Мы поднялись по лестнице и прошли через спальню на балкон. Майя облокотилась на перила, а я смотрю, как она чудесно жмурится, улыбаясь сама себе. И воздух вокруг неё звенит. Неужто я больше никогда этого не увижу…


— Значит, кхм… — я тряхнул головой, отгоняя нахлынувшую ностальгию по будущему. — Значит, Бог есть, Шива… или там Кали есть, знаешь почему?
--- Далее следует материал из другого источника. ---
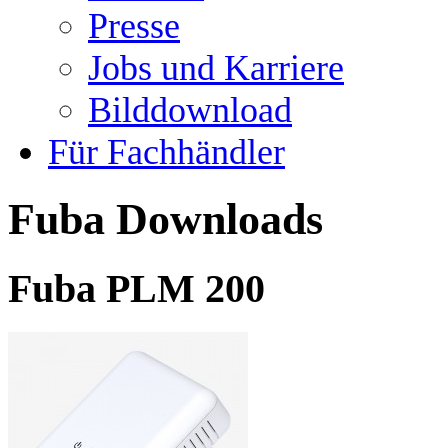
Presse
Jobs und Karriere
Bilddownload
Für Fachhändler
Fuba Downloads
Fuba PLM 200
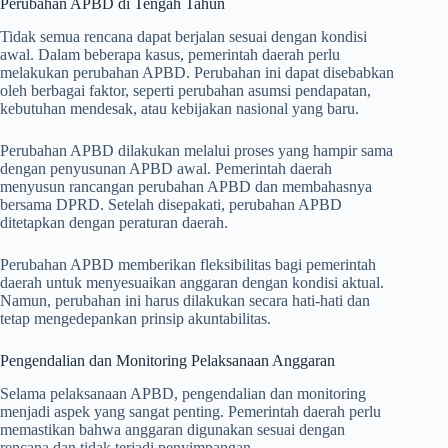
Perubahan APBD di Tengah Tahun
Tidak semua rencana dapat berjalan sesuai dengan kondisi
awal. Dalam beberapa kasus, pemerintah daerah perlu
melakukan perubahan APBD. Perubahan ini dapat disebabkan
oleh berbagai faktor, seperti perubahan asumsi pendapatan,
kebutuhan mendesak, atau kebijakan nasional yang baru.
Perubahan APBD dilakukan melalui proses yang hampir sama
dengan penyusunan APBD awal. Pemerintah daerah
menyusun rancangan perubahan APBD dan membahasnya
bersama DPRD. Setelah disepakati, perubahan APBD
ditetapkan dengan peraturan daerah.
Perubahan APBD memberikan fleksibilitas bagi pemerintah
daerah untuk menyesuaikan anggaran dengan kondisi aktual.
Namun, perubahan ini harus dilakukan secara hati-hati dan
tetap mengedepankan prinsip akuntabilitas.
Pengendalian dan Monitoring Pelaksanaan Anggaran
Selama pelaksanaan APBD, pengendalian dan monitoring
menjadi aspek yang sangat penting. Pemerintah daerah perlu
memastikan bahwa anggaran digunakan sesuai dengan
rencana dan tidak terjadi penyimpangan.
— Почему? — Майя посмотрела мне в глаза.

— Потому что… — я снова запнулся. — Потому что для миллионов христиан или там… индуистов, он есть. Они сообразуют с ним свои действия, и он имеет основной атрибут понятия «есть» — влияние на окружающее. Допустим, мы договоримся, что есть некие лазоревые плюшки с мохнатыми ушками и… перепончатыми ластами. Теперь, как только ты согласишься — они есть! Они есть в нашем мире и уже влияют на него. Мы можем наделить их свойствами: скажем, им нравится, чтоб их приверженцы думали о них, и если завтра ты хоть раз вспомнишь… Это как «три ну» — оно есть, и его хрен сотрёшь. Мы чётко понимаем его значение, в нём есть сила, и, когда ты указываешь на какой-то поступок и говоришь это опять «три ну», мне сложно отмахнуться. То есть оно способно изменять мир. И так же с Богом, но в иных масштабах.

— Складно завернул… Но человек хочет Бога, который больше него самого, который живёт не только в его сознании.

— Да, вопрос таков: Бог есть только в моём уме? Если все люди умрут, останется ли Бог?

— И как по-твоему?

— Не знаю… не обижайся, но я сомневаюсь… Единственное, что достоверно: пока есть люди, есть Бог. Но ты права: в мире, где всё иллюзорно, хочется ухватиться за нечто абсолютное. Мы умрём, плоды наших стараний рано или поздно исчезнут, и так хочется иметь что-то, выходящее за рамки нашего мушиного роения… Но я не думаю, точнее, не вижу ничего, что бы на это указывало… Слишком удобно эта фантазия совпадает с нашими слабостями. Мой скептицизм бунтует и требует двойной осмотрительности. Уж больно заманчив самообман. А насчёт веры Неверия… я просто пытаюсь быть честен. Достоевский опасался, что без веры нет морали и всё дозволено. Но сегодня есть достаточно атеистов и агностиков, и мы знаем, что это не так. Мораль свойственна человеку, для неё не нужен Страх Божий. Она даже у некоторых животных имеется… Не Бог вселил в нас мораль, а люди придали его философии моральные качества. Истинное чудо религии в провозглашении сверхличностных ценностей.

— Ладно, чудовище, я в курсе, что ты начитан. Но одно дело — верить в науку, а другое — не верить вообще. Вера в науку — это ещё нормально, наверное… Многие же вообще ни во что не верят.

— Не-не. Все во что-то верят. Не в науку, так в Пепси-Колу, в джинсы Кельвин Кляйн… или в бабло. Если уж не в Бога, то в бабло — кстати, тоже насквозь абстрактная штука… Ау, — окликнул я, заметив рассеянное выражение, — Майя, ты жива? Или я уже доконал тебя разглагольствованиями?

— Жива, жива, только есть хочу.

— Потерпи пять минут. В общем, мы занимаемся служением Богу науки, а вы говорите — богохульство, вы говорите — мы оскверняем… Ой-вей, вера разрушится. Вера во что? В святой крест? В косточку рудракши? Да, разрушится. Но вы же не за рудракшу, вы ж за Бога. А рудракша мешает к нему идти. Вы идёте, а тут трах — корова. И всё, вы останавливаетесь, и начинаются охи-вздохи. Мы, конечно, не предлагаем их прям завтра порубать на котлеты, упаси Господи, но нельзя загромождать путь к этому самому Богу вашими святыми коровами.

— Смотри, кто-то не ест коров, кто-то к ним иначе относится.

— Да, кто-то не ест коров, но если этот кто-то возомнил, что то, что он не ест коров, делает его ближе к Богу, то этому «кто-то» нужен доктор.

— Да никто не думает, что он ближе. Не волнуйся.

— Учёный — он жрец! Жрец Бога науки, жрец законов природы. Он ищет, собирает по крупицам, а потом приходит и проповедует — он говорит: «Смотрите, я познал истину!» Научился у Всевышнего, и сделал… мм… ну, скажем, смартфон. Ведь это сущее чудо! В самых смелых фантазиях ещё лет пятьдесят назад мы о таком даже не мечтали. Пожалуйста, ходите по воде. Кому от этого хуже? Никому. Значит, будем ходить по воде и дальше искать Бога.